## EXERCISE DESCRIPTION
Write every record out again exactly, and keep images out of it.
==== DATASET EXCERPTS
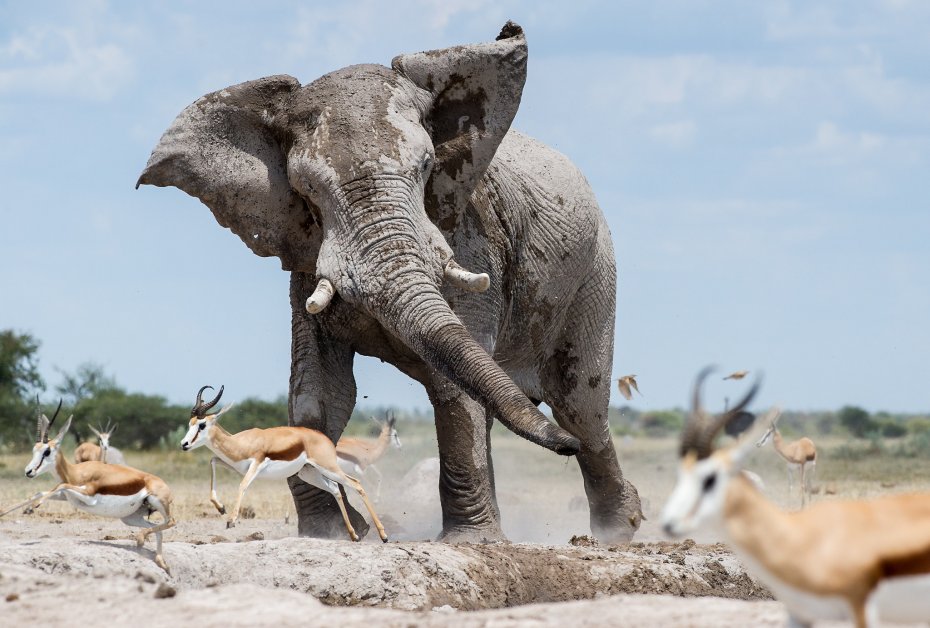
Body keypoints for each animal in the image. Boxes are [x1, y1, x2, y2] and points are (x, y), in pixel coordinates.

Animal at [2, 400, 174, 572]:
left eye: (47, 451)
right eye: (34, 450)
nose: (28, 471)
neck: (75, 472)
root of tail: (163, 485)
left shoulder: (88, 496)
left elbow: (60, 485)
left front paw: (34, 507)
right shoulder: (67, 496)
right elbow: (41, 492)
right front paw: (12, 511)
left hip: (157, 503)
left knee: (171, 522)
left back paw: (141, 540)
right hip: (130, 518)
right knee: (157, 528)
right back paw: (160, 561)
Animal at [181, 386, 388, 544]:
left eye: (201, 425)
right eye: (190, 423)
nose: (184, 444)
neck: (240, 442)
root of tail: (325, 439)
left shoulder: (256, 465)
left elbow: (242, 485)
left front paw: (231, 520)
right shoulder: (234, 465)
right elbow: (213, 461)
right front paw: (220, 508)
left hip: (328, 467)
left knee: (356, 484)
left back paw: (383, 536)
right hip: (310, 474)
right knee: (336, 489)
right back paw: (353, 535)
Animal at [664, 368, 928, 628]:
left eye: (709, 479)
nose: (670, 522)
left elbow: (800, 487)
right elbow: (791, 487)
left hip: (811, 467)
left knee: (808, 484)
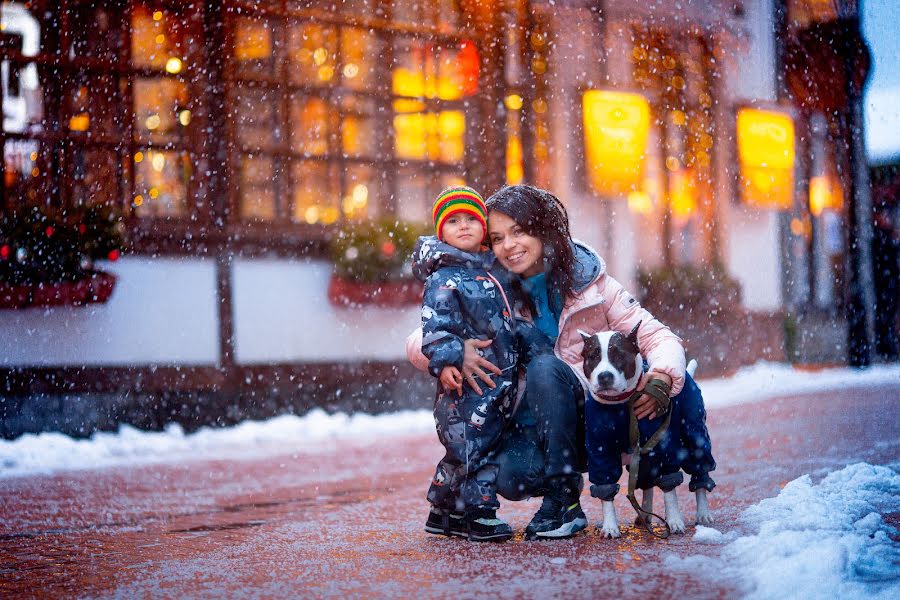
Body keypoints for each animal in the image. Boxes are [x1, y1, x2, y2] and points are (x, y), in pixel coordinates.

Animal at [580, 324, 712, 540]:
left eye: (619, 354)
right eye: (593, 356)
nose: (604, 376)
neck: (621, 403)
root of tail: (687, 374)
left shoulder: (665, 445)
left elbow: (669, 487)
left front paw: (674, 520)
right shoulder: (600, 450)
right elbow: (605, 488)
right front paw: (610, 526)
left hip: (694, 435)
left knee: (700, 470)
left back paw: (703, 513)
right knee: (646, 481)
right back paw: (645, 513)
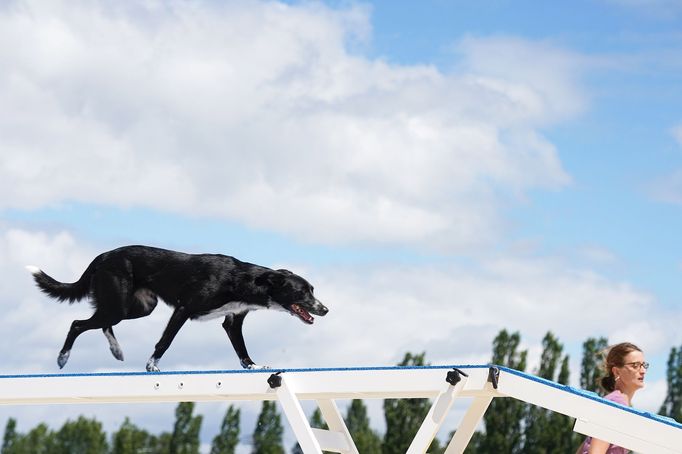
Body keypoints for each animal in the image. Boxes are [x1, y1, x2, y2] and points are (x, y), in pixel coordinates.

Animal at [23, 247, 326, 370]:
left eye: (313, 290)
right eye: (302, 292)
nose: (325, 309)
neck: (244, 279)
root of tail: (102, 256)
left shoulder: (232, 321)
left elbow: (241, 350)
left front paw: (253, 366)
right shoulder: (183, 309)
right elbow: (165, 341)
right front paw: (151, 366)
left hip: (140, 307)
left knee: (100, 323)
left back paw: (116, 351)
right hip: (119, 304)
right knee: (78, 323)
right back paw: (63, 358)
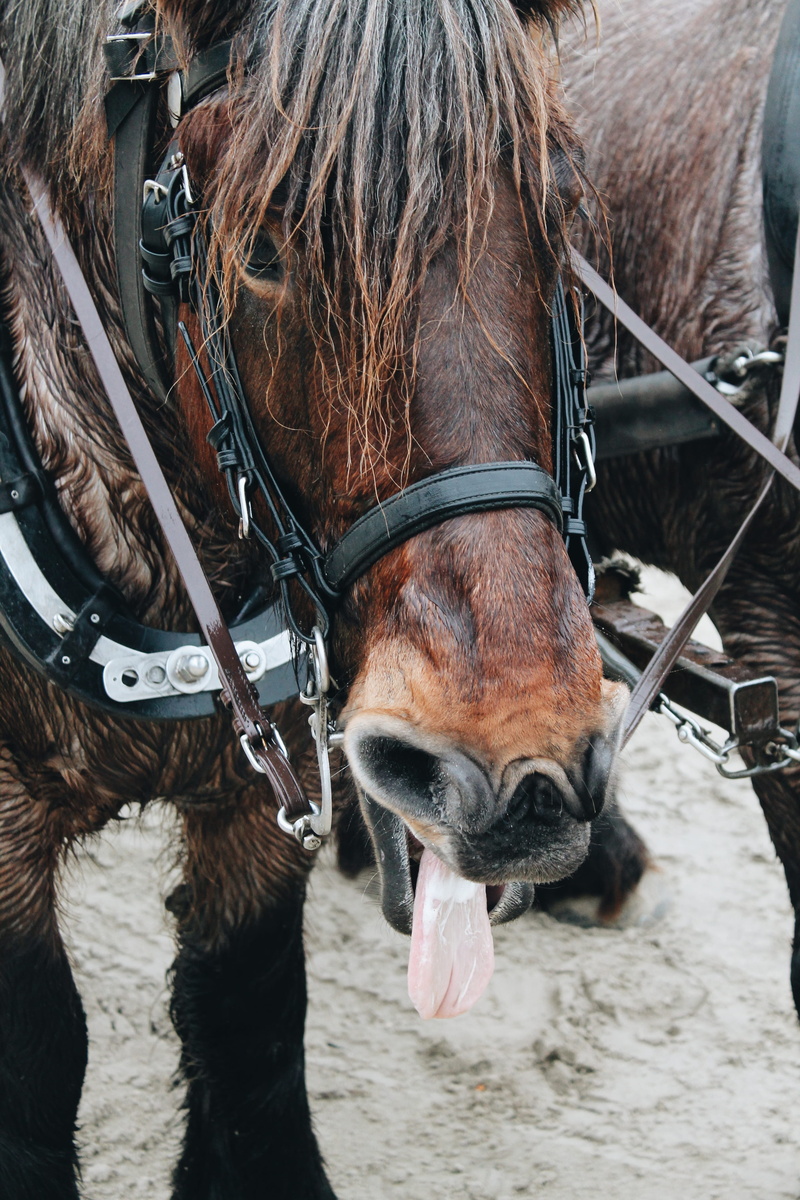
========
## WRITTEN ANSWER
Body keypoints for each animal in the image. Boxes are [x1, y1, x2, y2] and points are (x, y), in pixel coordinates.

Animal at [2, 400, 174, 572]:
left eye: (47, 451)
right eye: (34, 450)
nose: (28, 471)
neck: (75, 472)
root of tail: (163, 485)
left shoulder: (88, 496)
left elbow: (60, 485)
left front paw: (34, 507)
right shoulder: (67, 496)
right elbow: (41, 492)
right front paw: (12, 511)
left hip: (157, 503)
left knee: (171, 522)
left back paw: (141, 540)
right hip: (130, 518)
right knee: (157, 528)
right back paw: (160, 561)
Animal at [181, 386, 388, 544]:
left eye: (201, 425)
right eye: (190, 423)
nose: (184, 444)
neck: (240, 442)
root of tail: (325, 439)
left shoulder: (256, 465)
left elbow: (242, 485)
left front paw: (231, 520)
right shoulder: (234, 465)
right elbow: (213, 461)
right front paw: (220, 508)
left hip: (328, 467)
left knee: (356, 484)
left back paw: (383, 536)
right hip: (310, 474)
right knee: (336, 489)
right back paw: (353, 535)
Animal at [664, 368, 928, 628]:
left eye: (709, 479)
nose: (670, 522)
left elbow: (800, 487)
right elbow: (791, 487)
left hip: (811, 467)
left knee: (808, 484)
Body keypoints for each animal in the image. Boxes are [x1, y1, x2, y2] and points are (x, y), in pixel coordinates.

Animal at [580, 324, 712, 540]:
left eye: (619, 354)
right eye: (593, 356)
nose: (604, 376)
neck: (621, 403)
root of tail: (687, 374)
left shoulder: (665, 445)
left elbow: (669, 487)
left front paw: (674, 520)
right shoulder: (600, 450)
right elbow: (605, 488)
right front paw: (610, 526)
left hip: (694, 435)
left knee: (700, 470)
left back paw: (703, 513)
right knee: (646, 481)
right back paw: (645, 513)
Body keypoints for each animal in the image. Boxes are [x1, y1, x2, y2] and points are (x, y), in pixel coordinates.

Animal at [23, 247, 326, 370]:
left eye: (313, 290)
right eye: (302, 292)
nose: (325, 309)
neck: (244, 279)
root of tail: (102, 256)
left shoulder: (232, 321)
left elbow: (241, 350)
left front paw: (253, 366)
right shoulder: (183, 309)
right elbow: (165, 341)
right front paw: (151, 366)
left hip: (140, 307)
left knee: (100, 323)
left back paw: (116, 351)
right hip: (119, 304)
right knee: (78, 323)
right back paw: (63, 358)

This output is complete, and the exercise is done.